> _Selected text_:
Scope of Patenier Joachim

(Bouvignes? 1475-80 - Antwerp 1524)

Once attributed to Joachim Patinir, this work is mostly likely by an anonymous painter who was active in one of the numerous workshops in Antwerp and well-versed in the style of the Flemish master. The panel depicts one of the most famous episodes in the legend of the Christian martyr Christopher, whose existence is summarised in his name: according to tradition, Christopher, which in Greek means ‘he who carries Christ’, helped a young man to cross a river by carrying him on his shoulders. Yet when the weight of the mysterious wayfarer’s body brought Christopher close to drowning, he was saved by the man: shortly afterwards he learned that he had been carrying Christ and with him the burden of the entire world.


Object details

Inventory
199
Location
Date
1550 ca.
Classification
Period
Medium
oil on panel
Dimensions
cm 23 x 25
Frame

Salvator Rosa, 9 x 36.7 x 4 cm

Provenance

(?) Rome, collection of Olimpia Aldobrandini, 1682 (Della Pergola 1959); Rome, Borghese Collection, 1693 (Inv. 1693, room XI, no. 55); Inventario Fidecommissario, 1833, p. 27; purchased by Italian state, 1902.

> _Dataset_:
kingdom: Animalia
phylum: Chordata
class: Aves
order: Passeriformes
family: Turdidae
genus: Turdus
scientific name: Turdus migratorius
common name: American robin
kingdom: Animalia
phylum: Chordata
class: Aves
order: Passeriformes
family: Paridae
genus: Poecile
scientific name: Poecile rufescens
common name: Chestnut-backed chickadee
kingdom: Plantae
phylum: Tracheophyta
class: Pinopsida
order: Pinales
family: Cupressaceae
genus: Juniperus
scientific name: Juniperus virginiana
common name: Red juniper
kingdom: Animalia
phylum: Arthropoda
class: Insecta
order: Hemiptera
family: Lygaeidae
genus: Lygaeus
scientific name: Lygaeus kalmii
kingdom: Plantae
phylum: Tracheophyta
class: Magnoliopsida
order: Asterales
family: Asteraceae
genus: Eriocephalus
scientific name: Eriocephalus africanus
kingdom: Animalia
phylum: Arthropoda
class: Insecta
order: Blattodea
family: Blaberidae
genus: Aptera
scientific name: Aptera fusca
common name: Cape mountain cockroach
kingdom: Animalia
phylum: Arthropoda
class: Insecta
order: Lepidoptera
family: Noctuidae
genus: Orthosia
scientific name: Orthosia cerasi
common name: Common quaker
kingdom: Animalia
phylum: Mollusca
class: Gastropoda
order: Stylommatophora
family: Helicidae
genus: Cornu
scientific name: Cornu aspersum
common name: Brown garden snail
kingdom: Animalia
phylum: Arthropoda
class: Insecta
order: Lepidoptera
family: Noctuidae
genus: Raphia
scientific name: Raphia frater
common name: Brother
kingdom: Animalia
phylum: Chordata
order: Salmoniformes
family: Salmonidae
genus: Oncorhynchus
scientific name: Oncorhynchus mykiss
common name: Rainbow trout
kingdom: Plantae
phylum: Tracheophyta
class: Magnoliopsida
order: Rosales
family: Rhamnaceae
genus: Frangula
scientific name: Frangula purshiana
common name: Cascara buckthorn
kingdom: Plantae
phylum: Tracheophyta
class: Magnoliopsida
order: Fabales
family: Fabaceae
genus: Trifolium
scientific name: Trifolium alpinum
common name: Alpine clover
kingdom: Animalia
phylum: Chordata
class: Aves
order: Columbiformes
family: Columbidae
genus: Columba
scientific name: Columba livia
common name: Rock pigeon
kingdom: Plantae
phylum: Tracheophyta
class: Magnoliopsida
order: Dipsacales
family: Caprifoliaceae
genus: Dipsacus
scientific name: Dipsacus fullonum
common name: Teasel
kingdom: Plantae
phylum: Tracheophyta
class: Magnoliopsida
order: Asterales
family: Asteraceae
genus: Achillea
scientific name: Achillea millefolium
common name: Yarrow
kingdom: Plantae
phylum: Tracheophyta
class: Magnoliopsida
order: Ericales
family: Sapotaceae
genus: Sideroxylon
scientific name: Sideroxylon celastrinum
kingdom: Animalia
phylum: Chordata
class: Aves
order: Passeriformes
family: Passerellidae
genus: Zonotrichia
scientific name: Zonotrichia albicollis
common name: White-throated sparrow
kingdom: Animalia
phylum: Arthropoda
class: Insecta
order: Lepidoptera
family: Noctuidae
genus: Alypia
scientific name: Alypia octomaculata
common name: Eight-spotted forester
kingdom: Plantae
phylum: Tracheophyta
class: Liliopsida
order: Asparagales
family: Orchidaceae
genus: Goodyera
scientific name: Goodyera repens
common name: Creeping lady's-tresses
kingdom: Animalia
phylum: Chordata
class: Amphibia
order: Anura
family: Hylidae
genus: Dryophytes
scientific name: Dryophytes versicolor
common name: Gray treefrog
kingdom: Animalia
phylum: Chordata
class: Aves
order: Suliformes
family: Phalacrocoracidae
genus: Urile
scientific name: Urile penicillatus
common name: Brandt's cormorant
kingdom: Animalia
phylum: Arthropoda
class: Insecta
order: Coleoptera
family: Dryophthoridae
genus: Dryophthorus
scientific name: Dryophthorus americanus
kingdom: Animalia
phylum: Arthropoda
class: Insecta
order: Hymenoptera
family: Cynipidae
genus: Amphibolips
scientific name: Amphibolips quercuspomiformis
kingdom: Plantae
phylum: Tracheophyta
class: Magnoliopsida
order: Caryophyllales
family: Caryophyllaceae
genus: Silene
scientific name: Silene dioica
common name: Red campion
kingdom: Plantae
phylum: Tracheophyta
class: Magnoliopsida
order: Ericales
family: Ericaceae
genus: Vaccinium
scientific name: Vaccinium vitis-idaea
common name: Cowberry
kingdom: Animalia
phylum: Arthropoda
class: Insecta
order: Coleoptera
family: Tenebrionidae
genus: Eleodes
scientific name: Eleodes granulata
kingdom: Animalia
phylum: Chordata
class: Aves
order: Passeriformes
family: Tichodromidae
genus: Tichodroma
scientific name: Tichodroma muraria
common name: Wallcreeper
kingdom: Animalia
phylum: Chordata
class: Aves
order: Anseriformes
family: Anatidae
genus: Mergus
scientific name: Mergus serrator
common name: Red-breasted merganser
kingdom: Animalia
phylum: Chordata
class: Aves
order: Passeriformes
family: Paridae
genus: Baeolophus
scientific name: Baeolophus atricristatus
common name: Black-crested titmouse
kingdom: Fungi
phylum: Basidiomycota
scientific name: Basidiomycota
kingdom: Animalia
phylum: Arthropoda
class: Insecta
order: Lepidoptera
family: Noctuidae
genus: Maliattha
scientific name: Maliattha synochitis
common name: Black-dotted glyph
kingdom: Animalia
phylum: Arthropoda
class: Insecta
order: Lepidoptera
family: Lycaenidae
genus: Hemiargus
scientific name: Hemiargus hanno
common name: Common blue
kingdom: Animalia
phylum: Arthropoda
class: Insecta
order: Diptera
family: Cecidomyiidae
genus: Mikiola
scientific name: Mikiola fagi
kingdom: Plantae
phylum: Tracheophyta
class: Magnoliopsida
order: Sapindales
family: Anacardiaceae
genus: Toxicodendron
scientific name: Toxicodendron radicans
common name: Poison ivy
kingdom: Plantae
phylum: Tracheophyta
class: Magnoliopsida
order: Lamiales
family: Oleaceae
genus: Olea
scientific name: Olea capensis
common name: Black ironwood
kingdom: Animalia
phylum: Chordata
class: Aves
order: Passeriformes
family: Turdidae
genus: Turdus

> _Work order 1_:
Decide whether each statement agrees with the panel description, answering yes or no and quoting the words of the text that settle it: (a) The work is painted in oil on panel. (b) The Italian state purchased the work in 1833. (c) In Greek, the name Christopher means "he who carries Christ."
> _Work order 2_:
Copy the stretch of the panel description from "(Bouvignes? 1475-80 - Antwerp" through "the entire world.", swapping "Antwerp" for "Bruges".
Rely only on the panel description to respond.

> _Written solution 1_:
(a) Yes: "oil on panel"
(b) No: "purchased by Italian state, 1902"
(c) Yes: "Christopher, which in Greek means ‘he who carries Christ’"

> _Written solution 2_:
(Bouvignes? 1475-80 - Bruges 1524)

Once attributed to Joachim Patinir, this work is mostly likely by an anonymous painter who was active in one of the numerous workshops in Bruges and well-versed in the style of the Flemish master. The panel depicts one of the most famous episodes in the legend of the Christian martyr Christopher, whose existence is summarised in his name: according to tradition, Christopher, which in Greek means ‘he who carries Christ’, helped a young man to cross a river by carrying him on his shoulders. Yet when the weight of the mysterious wayfarer’s body brought Christopher close to drowning, he was saved by the man: shortly afterwards he learned that he had been carrying Christ and with him the burden of the entire world.